▸ KUTIPAN TEKS:
=====

Islam Jalan Kehidupan Menuju Cahaya
Oleh : Susi Firdausa
(Anggota Komunitas Penulis Muslimah Peduli Umat Kota Malang)
Islam memuliakan akal sedemikian rupa dalam kehidupan seorang muslim. Diantaranya Syariat Islam mengharamkan semua hal yang merusak akal seperti perjudian, memandang sesuatu yang diharamkan, khamr, narkoba dan lainnya. Islam juga menjadikan akal sebagai syarat utama pembebanan hukum syari'at (taklif). Demikian pula Islam memasukkan akal ke dalam 'dharuriyatul khomsah' (yaitu agama, jiwa, nasab, harta dan akal).
Allah SWT menyeru manusia untuk berfikir dan merenungi berbagai hal menggunakan akalnya dalam banyak ayat.
Namun demikian, bukan berarti manusia bebas menggunakan akalnya tanpa batas hingga melampaui fungsi penciptaannya. Manusia wajib memposisikan akal sesuai kedudukannya, karena bagaimanapun juga akal manusia memiliki keterbatasan. Tak mampu menjangkau semua hal yang ada dalam kehidupan ini. Disinilah perlunya dalil atau nasy syara' untuk membimbing akal agar senantiasa berjalan di jalan yang lurus benar.

=====

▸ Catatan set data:
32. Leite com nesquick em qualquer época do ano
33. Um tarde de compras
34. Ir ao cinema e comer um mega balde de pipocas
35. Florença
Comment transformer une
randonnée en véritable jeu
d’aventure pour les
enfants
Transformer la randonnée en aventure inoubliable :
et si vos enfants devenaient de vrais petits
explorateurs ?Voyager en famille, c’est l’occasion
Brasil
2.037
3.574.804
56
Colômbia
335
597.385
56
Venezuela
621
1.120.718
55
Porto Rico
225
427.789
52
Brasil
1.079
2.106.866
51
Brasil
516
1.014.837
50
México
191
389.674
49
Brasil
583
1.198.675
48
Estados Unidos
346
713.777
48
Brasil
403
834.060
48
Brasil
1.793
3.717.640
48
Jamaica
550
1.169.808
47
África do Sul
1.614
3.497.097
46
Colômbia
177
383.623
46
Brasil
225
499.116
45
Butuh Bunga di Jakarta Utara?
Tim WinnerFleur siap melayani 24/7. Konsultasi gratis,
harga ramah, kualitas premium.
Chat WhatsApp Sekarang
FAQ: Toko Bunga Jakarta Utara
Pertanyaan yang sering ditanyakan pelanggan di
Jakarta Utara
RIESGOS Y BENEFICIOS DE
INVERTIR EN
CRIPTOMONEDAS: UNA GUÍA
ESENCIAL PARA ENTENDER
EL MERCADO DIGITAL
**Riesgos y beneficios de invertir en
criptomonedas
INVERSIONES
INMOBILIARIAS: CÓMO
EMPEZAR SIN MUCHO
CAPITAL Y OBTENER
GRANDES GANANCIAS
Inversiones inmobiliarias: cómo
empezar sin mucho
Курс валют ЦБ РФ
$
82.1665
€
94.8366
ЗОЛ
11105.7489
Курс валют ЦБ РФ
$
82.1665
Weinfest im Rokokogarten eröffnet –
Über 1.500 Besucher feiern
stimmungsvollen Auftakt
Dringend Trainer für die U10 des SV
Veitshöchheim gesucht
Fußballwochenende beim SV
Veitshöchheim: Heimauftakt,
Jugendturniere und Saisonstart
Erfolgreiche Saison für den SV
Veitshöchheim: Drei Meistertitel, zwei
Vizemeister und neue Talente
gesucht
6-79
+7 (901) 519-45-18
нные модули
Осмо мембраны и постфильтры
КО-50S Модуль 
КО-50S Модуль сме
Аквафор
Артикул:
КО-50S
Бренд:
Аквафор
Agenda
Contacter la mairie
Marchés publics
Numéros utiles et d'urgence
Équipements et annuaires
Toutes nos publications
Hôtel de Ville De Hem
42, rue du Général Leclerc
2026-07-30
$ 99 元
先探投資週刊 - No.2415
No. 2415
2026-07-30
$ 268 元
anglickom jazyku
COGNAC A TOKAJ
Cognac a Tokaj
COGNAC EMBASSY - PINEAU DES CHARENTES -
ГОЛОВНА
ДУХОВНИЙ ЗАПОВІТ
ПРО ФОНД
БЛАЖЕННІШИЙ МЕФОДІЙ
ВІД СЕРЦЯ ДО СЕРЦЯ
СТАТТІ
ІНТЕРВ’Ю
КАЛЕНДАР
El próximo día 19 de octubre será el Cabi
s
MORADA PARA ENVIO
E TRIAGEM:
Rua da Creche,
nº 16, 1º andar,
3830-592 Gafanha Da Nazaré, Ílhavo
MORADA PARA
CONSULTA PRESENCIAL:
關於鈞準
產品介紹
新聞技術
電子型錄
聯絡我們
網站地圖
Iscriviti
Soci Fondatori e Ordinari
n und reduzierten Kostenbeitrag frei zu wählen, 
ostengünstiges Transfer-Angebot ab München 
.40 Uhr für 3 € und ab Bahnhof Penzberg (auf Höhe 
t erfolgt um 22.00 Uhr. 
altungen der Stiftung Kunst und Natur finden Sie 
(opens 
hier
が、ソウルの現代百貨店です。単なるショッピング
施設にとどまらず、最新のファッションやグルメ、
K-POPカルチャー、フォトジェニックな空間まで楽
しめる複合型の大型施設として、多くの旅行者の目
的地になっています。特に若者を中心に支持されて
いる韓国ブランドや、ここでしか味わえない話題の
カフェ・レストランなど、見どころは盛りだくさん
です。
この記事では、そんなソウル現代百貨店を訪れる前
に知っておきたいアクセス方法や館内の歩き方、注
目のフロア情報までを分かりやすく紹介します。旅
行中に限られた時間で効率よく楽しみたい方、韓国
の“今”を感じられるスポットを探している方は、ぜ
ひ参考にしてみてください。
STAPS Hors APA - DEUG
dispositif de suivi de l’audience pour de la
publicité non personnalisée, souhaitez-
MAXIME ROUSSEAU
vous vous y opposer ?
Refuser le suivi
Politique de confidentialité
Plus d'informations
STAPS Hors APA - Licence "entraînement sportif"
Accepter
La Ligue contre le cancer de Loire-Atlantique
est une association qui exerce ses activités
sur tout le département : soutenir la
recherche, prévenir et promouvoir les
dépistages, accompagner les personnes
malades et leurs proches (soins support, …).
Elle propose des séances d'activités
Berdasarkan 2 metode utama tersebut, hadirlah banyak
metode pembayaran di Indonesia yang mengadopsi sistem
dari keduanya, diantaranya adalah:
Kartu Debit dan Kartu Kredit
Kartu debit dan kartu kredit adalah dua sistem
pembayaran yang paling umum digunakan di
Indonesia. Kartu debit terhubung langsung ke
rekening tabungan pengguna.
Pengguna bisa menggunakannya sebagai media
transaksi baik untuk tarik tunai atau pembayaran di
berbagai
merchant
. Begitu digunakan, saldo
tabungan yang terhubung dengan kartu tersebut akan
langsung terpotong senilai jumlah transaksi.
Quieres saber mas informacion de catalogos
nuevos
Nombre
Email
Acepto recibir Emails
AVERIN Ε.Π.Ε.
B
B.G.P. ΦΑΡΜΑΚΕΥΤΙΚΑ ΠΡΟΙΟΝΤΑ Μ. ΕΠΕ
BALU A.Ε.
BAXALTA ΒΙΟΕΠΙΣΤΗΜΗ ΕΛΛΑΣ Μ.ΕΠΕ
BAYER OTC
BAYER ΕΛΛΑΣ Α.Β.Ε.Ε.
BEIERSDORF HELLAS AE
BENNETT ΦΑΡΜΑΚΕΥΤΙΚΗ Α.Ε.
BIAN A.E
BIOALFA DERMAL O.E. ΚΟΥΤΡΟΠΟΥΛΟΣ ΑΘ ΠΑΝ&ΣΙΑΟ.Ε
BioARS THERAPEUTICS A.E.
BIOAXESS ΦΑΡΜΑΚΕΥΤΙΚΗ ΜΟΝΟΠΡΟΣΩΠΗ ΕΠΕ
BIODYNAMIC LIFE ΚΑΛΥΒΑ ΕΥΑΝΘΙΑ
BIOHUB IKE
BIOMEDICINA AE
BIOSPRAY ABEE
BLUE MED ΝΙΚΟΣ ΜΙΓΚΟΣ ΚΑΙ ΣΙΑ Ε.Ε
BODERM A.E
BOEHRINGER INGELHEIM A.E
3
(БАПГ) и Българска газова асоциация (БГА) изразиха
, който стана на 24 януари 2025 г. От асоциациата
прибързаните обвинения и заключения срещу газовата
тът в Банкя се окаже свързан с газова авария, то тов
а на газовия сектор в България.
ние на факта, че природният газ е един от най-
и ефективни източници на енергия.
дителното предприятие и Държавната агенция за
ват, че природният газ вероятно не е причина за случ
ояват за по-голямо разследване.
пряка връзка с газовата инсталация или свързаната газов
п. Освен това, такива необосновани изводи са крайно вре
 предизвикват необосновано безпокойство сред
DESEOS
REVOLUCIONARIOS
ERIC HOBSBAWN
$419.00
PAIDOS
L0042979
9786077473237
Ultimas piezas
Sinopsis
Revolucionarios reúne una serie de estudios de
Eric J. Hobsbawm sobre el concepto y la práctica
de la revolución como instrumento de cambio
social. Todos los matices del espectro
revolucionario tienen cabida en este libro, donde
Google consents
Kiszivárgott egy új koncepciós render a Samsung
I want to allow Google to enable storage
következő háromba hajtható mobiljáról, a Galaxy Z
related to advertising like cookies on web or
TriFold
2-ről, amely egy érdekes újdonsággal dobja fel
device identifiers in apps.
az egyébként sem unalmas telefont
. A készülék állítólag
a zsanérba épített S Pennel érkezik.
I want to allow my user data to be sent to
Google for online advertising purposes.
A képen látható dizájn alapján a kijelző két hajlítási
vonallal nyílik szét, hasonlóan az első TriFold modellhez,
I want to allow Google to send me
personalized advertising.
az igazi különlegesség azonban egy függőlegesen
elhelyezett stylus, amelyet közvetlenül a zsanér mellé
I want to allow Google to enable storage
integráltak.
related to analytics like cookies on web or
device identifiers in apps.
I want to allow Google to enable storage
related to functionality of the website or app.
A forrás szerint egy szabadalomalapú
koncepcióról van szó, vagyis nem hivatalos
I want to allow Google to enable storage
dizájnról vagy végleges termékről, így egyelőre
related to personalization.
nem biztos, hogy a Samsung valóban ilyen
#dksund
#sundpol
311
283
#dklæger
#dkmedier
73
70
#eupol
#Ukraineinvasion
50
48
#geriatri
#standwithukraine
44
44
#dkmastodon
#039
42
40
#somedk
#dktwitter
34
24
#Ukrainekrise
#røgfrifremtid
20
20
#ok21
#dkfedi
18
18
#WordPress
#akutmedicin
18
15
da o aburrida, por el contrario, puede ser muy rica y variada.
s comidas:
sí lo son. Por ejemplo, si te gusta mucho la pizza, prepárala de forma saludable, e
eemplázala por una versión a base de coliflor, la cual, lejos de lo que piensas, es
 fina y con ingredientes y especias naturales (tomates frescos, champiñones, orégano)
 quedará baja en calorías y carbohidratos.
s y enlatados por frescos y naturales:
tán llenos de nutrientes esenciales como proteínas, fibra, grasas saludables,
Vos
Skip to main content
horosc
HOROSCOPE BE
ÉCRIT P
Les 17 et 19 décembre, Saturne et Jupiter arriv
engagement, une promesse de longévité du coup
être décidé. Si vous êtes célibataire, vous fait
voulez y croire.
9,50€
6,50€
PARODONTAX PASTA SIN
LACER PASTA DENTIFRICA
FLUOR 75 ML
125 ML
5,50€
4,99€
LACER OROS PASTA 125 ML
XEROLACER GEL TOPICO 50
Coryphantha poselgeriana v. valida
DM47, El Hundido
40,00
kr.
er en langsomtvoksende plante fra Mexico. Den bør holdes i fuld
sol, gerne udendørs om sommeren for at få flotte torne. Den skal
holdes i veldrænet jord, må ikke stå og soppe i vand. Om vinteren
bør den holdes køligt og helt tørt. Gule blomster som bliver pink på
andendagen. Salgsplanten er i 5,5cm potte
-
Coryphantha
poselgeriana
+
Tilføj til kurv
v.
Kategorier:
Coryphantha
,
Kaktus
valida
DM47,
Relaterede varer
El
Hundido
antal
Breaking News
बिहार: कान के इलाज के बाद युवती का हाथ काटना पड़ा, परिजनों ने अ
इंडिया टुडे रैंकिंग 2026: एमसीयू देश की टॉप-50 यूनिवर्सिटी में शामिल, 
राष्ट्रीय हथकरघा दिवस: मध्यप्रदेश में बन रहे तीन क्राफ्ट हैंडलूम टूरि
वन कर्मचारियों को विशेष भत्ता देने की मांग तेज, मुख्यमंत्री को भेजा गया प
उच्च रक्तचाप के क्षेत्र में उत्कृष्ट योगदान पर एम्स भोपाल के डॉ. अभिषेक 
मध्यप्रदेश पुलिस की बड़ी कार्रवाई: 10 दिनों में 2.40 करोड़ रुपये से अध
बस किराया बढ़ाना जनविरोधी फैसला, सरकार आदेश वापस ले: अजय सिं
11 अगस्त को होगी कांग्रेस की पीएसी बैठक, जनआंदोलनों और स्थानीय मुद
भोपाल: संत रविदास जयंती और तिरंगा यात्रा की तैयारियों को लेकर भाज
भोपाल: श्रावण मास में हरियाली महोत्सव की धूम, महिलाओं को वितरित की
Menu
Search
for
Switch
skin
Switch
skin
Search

=====

▸ RINCIAN SOAL:
Menurut kutipan teks tentang Islam dan akal, apa saja lima hal yang termasuk dalam 'dharuriyatul khomsah'?

▸ HASIL LATIHAN:
Agama, jiwa, nasab, harta, dan akal.